# File Going Forward or Delinquent FBAR



## benrhymes (Mar 6, 2020)

I am looking for some help with my situation. I moved to the US in 2016 on an R-1 Visa and had a Canadian TFSA in Mutual Funds worth $30,000 Canadian Dollars. I also had an RRSP (retirement savings) of about $16,000 Canadian that I mostly had forgotten about until recently. I believe the only year I reported having a foreign bank account was 2016 because using Turbo Tax it implied that if the account was not owned at the end of the year it did not need to be reported, so I did not say I had one in 2017.The mutual fund grew to $35,500 by end of 2016 but only gave out $185 of income. This income was never reported. I sold the mutual fund in November 2017 right after I got married to an American. That year married filing jointly our total income was only $44k. I now have a green card that I received at the start of 2020.

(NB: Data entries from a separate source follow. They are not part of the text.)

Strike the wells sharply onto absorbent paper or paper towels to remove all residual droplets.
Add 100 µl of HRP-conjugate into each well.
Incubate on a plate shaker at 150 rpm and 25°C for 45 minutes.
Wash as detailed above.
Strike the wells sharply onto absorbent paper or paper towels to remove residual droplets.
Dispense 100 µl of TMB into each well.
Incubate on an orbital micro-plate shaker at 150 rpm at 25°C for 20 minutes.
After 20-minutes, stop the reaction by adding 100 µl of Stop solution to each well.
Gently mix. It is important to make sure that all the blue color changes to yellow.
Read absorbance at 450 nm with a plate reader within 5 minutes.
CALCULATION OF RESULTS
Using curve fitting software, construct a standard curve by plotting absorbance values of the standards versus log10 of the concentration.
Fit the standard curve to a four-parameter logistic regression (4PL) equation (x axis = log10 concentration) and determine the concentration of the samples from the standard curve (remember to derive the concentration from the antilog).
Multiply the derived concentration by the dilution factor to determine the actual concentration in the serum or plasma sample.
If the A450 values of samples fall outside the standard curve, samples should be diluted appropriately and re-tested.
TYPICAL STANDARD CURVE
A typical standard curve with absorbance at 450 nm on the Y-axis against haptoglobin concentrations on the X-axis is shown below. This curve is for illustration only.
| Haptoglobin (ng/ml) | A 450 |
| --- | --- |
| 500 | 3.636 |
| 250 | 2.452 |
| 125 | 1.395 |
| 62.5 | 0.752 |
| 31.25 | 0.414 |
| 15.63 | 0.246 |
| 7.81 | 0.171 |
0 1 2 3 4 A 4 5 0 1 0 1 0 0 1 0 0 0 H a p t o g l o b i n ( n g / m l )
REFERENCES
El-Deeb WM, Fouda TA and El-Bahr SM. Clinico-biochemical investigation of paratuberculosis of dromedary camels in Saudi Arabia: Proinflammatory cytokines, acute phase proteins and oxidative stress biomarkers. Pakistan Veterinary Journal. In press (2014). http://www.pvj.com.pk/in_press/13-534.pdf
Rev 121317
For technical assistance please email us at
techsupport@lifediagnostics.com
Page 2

I have spoken with two tax professionals including one that is local that has a few Canadian clients and one that specializes in cross-boarder banking with Canada and the US. The local guy told me to just file FBARs going forward and not worry about the income from 2016. The cross-boarder guy told me to file FBARs for 2016, 2017, 2018 and 2019 but not to worry about the income either. They both said to not worry about the capital gains because I would not owe the IRS due to the long-term capital gains tax being 0% in our tax bracket.

My question is:

1) Should I file the delinquent FBARs that include my former TFSA or just going forward for solely my RRSP?

Thanks so much!

I previously posted this in the US section but I could see it being more applicable to the tax section. I have also refined my question.


----------



## Moulard (Feb 3, 2017)

In light of the fact you are now a green card holder, I would probably back-file.. only in as much as the FBAR are pretty easy to prepare and its never going to be looked at, so it leaves you with one less thing to worry needlessly over.

Prepare the 2019 one, and then save it out for the back years... and then simply update the values accordingly. If you have past statements handy, probably it will take you 15 minutes for the 2019 one, and then 5 mins for each past one.


----------